Frequently Asked Questions (FAQ)
Q: Can retail investors now trade crypto freely in Hong Kong?
A: Yes—but only on licensed platforms that meet strict investor protection requirements. Access is permitted only for non-security tokens with high liquidity and strong governance.
Q: Are stablecoins allowed for retail trading?
A: Not currently. The SFC has stated that stablecoins should not be offered to retail investors until further regulatory clarity is provided.
Q: What happens if a platform fails to get licensed by June 2024?
A: Unlicensed platforms must cease all operations targeting Hong Kong users. Continuing to operate may result in enforcement actions, penalties, or criminal prosecution.
Q: How does Hong Kong’s regime compare globally?
A: It aligns closely with FATF and IOSCO standards, placing Hong Kong among the most advanced jurisdictions—similar to Singapore and Switzerland—in regulating virtual assets responsibly.

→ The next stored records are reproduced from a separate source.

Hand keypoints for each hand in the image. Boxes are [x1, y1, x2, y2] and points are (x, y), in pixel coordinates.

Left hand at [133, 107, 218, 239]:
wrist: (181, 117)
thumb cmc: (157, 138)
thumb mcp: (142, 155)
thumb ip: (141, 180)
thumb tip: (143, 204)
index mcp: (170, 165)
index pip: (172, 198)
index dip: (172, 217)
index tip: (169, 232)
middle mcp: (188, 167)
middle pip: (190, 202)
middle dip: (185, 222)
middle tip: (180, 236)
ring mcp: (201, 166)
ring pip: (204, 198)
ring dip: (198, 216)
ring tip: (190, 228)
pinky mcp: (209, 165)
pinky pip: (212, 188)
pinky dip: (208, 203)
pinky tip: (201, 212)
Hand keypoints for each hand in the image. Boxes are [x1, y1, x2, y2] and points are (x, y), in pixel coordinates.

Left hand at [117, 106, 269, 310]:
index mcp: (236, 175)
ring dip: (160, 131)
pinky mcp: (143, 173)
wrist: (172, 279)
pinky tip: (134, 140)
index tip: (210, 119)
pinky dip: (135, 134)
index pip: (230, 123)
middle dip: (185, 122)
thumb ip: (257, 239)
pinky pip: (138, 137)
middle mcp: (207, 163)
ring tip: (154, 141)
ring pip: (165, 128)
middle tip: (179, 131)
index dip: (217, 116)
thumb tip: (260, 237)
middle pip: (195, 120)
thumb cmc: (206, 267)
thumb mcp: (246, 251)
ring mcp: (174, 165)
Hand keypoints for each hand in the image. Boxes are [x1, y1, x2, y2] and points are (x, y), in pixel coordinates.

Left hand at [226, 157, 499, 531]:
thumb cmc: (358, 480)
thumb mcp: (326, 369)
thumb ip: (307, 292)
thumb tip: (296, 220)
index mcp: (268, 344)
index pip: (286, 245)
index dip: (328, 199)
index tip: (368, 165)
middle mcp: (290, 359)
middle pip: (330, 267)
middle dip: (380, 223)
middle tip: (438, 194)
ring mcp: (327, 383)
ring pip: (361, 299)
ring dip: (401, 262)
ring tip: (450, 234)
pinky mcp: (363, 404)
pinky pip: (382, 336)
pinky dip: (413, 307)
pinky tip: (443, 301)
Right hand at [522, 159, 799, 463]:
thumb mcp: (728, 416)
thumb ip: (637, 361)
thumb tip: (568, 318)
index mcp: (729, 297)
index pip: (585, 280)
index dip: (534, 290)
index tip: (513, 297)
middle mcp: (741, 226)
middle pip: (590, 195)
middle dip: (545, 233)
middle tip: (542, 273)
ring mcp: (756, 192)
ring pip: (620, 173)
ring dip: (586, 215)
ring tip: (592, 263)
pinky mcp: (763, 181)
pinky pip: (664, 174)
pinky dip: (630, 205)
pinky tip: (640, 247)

Q: Is dual licensing mandatory?
A: Only if a platform offers both security and non-security tokens. The SFC offers a streamlined process to reduce compliance burdens.

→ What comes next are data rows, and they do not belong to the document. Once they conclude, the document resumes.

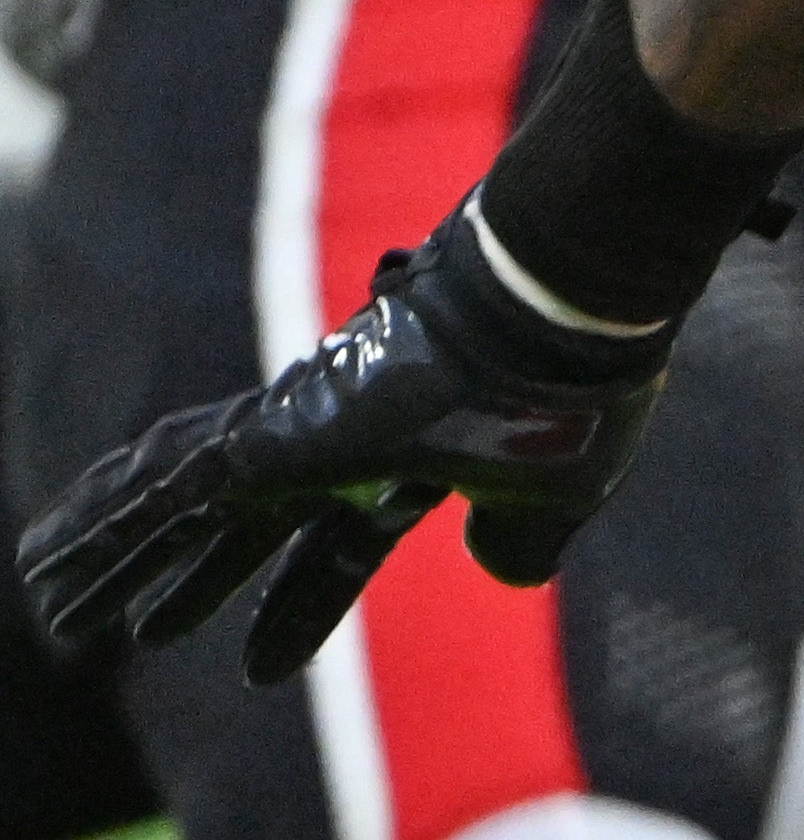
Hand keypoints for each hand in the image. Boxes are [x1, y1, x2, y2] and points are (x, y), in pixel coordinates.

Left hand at [20, 211, 670, 684]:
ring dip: (113, 560)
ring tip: (49, 600)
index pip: (336, 550)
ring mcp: (297, 437)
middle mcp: (340, 450)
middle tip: (135, 629)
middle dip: (186, 581)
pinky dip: (100, 528)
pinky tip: (49, 559)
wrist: (553, 314)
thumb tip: (507, 572)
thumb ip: (523, 539)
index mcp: (410, 467)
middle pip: (238, 534)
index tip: (257, 668)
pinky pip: (157, 492)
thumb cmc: (571, 402)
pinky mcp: (264, 437)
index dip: (298, 608)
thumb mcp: (556, 498)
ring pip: (178, 509)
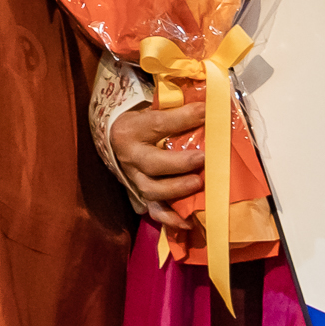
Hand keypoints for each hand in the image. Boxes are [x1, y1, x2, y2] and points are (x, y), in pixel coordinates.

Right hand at [108, 98, 208, 230]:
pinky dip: (170, 218)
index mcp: (133, 129)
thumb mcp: (150, 110)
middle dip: (179, 162)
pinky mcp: (140, 195)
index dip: (185, 118)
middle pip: (153, 163)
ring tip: (198, 183)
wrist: (114, 139)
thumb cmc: (141, 122)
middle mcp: (130, 155)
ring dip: (177, 189)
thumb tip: (210, 103)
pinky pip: (153, 210)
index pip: (159, 123)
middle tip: (203, 158)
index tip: (207, 112)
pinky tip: (187, 222)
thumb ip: (175, 110)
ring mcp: (135, 178)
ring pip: (152, 189)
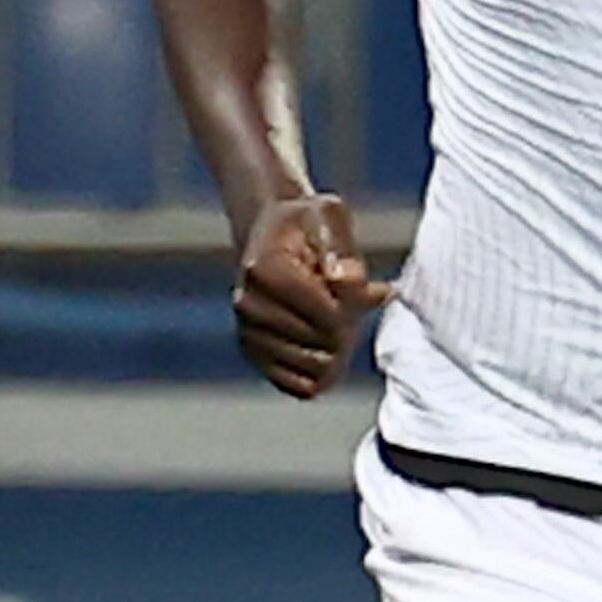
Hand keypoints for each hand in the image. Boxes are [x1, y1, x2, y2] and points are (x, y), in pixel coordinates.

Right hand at [232, 191, 390, 398]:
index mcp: (264, 270)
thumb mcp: (329, 215)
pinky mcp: (254, 355)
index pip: (327, 314)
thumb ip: (343, 247)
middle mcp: (246, 305)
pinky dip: (321, 374)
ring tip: (333, 318)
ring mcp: (247, 334)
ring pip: (315, 369)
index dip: (353, 305)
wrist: (271, 232)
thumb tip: (348, 283)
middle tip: (346, 301)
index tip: (355, 284)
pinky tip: (327, 348)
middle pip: (323, 343)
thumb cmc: (306, 224)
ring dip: (337, 352)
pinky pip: (299, 387)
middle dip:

Q: What role does insurance play?
A: It’s mandatory. Platforms must protect client assets through insurance or equivalent compensation schemes covering both online and offline storage risks.
Conclusion
Hong Kong’s new virtual asset trading platform regime represents a balanced approach—fostering innovation while prioritizing investor protection and financial stability. By setting clear rules, enforcing rigorous standards, and allowing controlled retail access, Hong Kong strengthens its position as a leading fintech center in Asia.
As the SFC prepares to issue additional guidance—including FAQs and licensing handbooks—market participants should proactively align their operations with regulatory expectations.